なんでもないこと
2024, Jun 14
券を溜め小さな棚を貰ったとき、彼は溜まった試しが自分にはないと言い驚いていた。棚は、最初はカセットテープの整理棚に、次は捌ミリテープの整理棚になり、此処に越してくると小さなものを入れる飾り棚になった。玄関の上がり口に其の棚を置き、上に薄紅色のペッパーベリィの乾燥花を入れた小さな如雨露置き隣にスリッパを入れた籠を置いた。

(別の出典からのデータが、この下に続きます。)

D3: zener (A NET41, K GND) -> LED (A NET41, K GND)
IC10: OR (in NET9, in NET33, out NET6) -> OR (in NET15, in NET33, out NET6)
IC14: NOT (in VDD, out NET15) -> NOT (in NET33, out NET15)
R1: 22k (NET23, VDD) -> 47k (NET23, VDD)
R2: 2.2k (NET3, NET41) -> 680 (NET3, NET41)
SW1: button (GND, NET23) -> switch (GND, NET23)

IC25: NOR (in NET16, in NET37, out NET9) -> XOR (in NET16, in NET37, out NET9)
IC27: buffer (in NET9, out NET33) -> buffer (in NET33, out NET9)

どうして此れに気付かなかったのだろう。弐階の部屋の住人が引っ越したのをいいことに、夕食後板と金槌と釘を持ち簡単な棚を作り、玄関の上がり口に置いた棚を彼の部屋に移し、其の上に作った棚を乗せた。其れは線香立てと香炉を置くに丁度いい高さだった。実際新しい部屋に合わせてみなければわからないが、もっときちんと作ってこのまま仏壇にしてしまってもいいなと想えた。

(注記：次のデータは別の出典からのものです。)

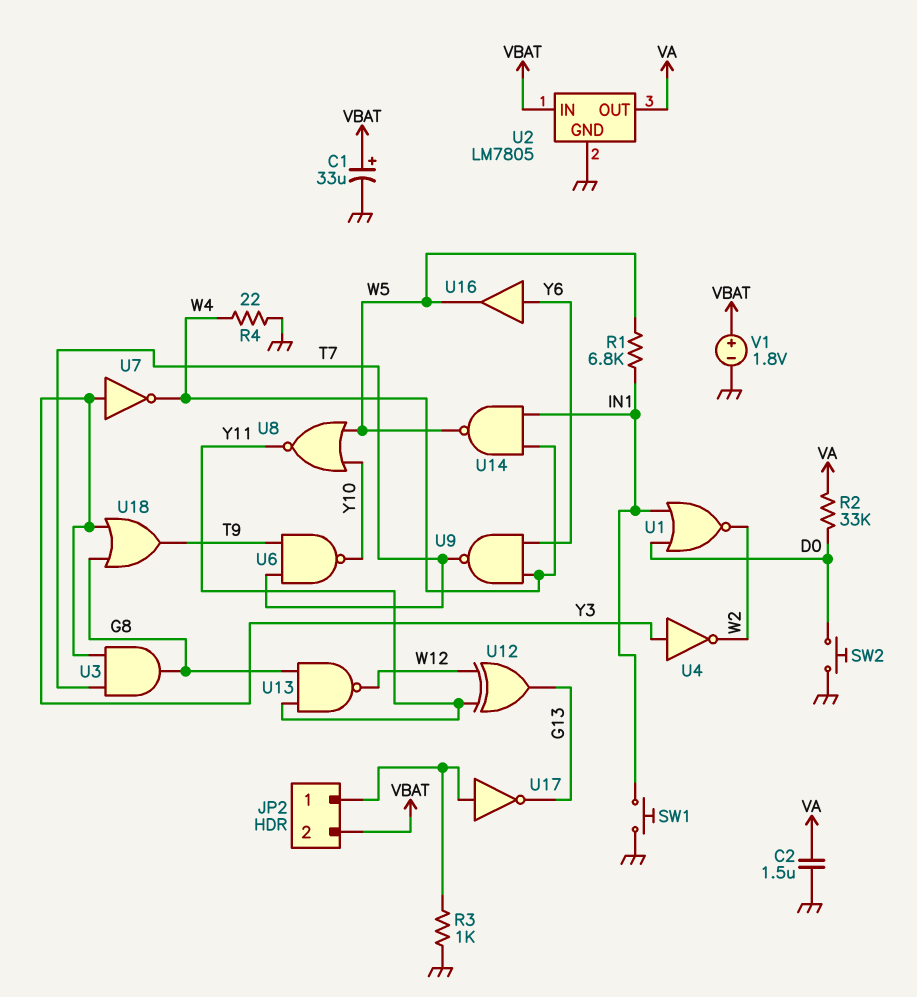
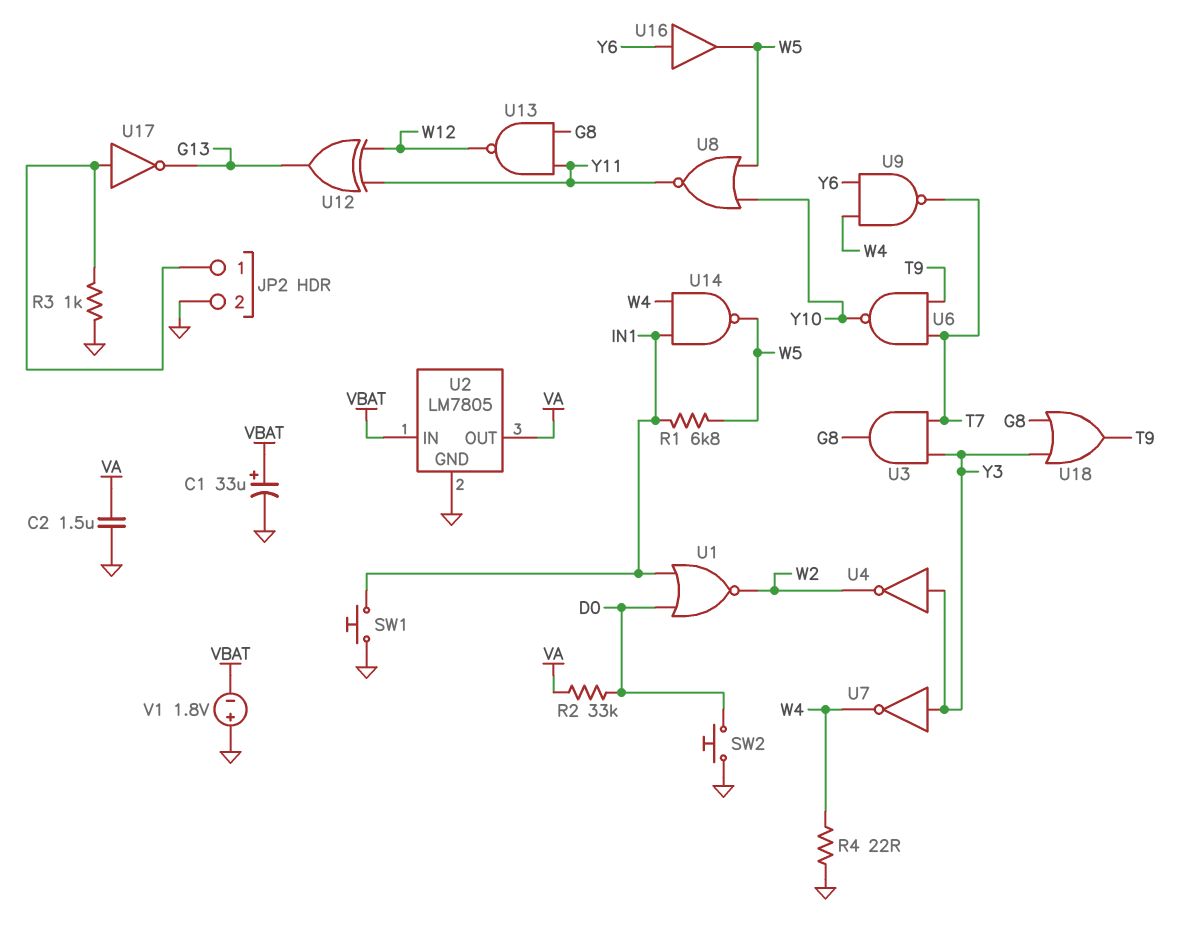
JP2 pin 2: VBAT -> GND
V1: 1.8V (plus VBAT, minus GND) -> 1.8V (plus GND, minus VBAT)

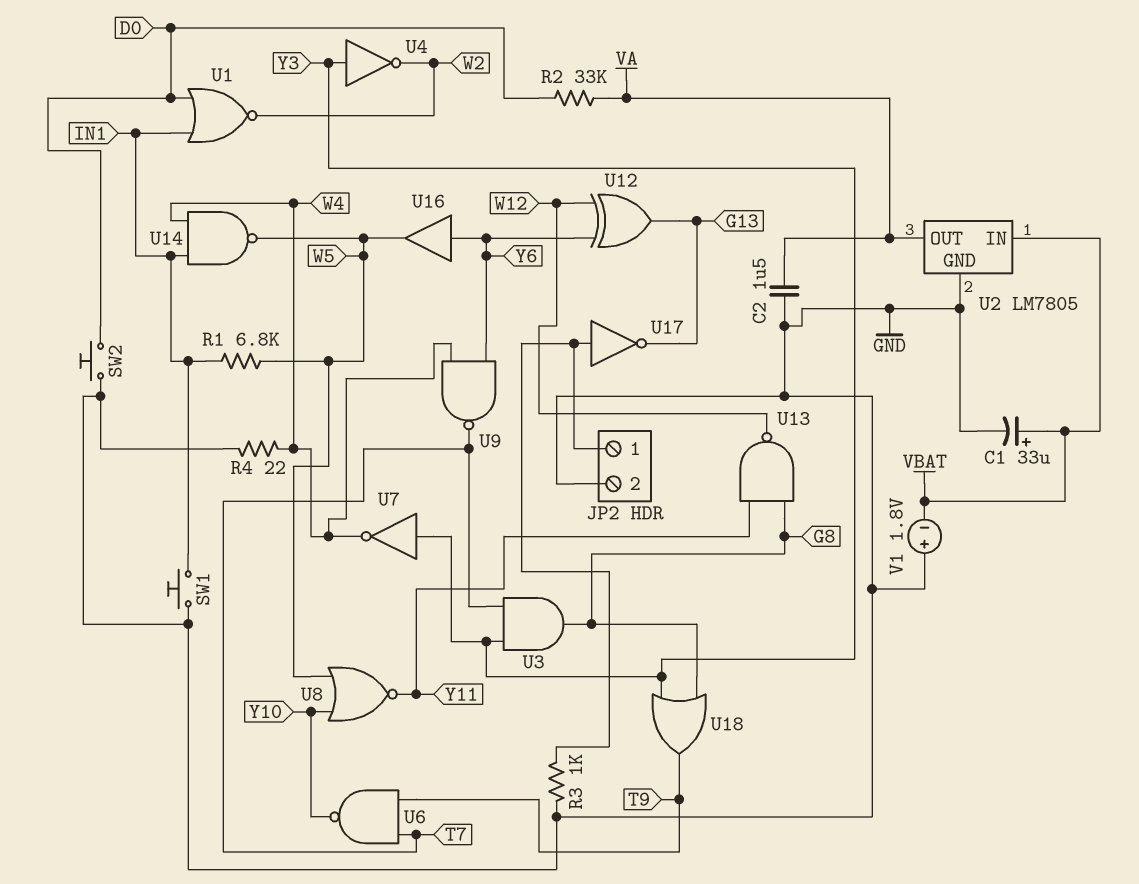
U12: XOR (in W12, in Y11, out G13) -> XOR (in W12, in Y6, out G13)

赤いケイトウと白いポンポンダリア、それとまだ青いブルーベリィの実を挿した瓶の水を替え、おやすみを告げる。今日、彼に最初に強請ったものがみつかった。怒って手紙と一緒に棄ててしまったとばかり想っていた。
ごめんねと言い、和室に飾った寫眞の前に置いた指輪の隣に置くと、うんと小さく応える彼。なんでもないことだと云うように。